(Transcribed page contents)
= Beginning of Section =

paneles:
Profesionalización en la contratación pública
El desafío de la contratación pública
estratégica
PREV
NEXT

= End of Section =
= Beginning of Section =

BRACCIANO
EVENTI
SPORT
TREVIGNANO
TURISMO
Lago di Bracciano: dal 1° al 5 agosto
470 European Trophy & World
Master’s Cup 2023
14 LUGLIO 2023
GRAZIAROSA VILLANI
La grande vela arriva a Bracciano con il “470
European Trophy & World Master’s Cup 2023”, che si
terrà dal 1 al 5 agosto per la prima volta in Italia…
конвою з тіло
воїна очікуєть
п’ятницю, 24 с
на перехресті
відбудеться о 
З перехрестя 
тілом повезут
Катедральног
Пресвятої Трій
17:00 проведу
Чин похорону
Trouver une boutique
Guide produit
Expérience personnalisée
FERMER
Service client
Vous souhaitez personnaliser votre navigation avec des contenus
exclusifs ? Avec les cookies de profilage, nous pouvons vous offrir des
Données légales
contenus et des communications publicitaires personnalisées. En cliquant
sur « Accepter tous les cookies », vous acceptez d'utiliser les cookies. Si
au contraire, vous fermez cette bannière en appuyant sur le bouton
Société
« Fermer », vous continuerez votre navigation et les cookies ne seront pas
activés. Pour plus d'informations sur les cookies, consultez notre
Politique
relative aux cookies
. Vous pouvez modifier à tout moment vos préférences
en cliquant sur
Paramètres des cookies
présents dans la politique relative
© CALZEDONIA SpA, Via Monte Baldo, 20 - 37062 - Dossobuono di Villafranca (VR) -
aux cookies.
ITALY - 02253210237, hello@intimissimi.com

= End of Section =

Directive:
Gather every line in the records above that contains the string "contenus", matching case exactly.

Your response:
Vous souhaitez personnaliser votre navigation avec des contenus
contenus et des communications publicitaires personnalisées. En cliquant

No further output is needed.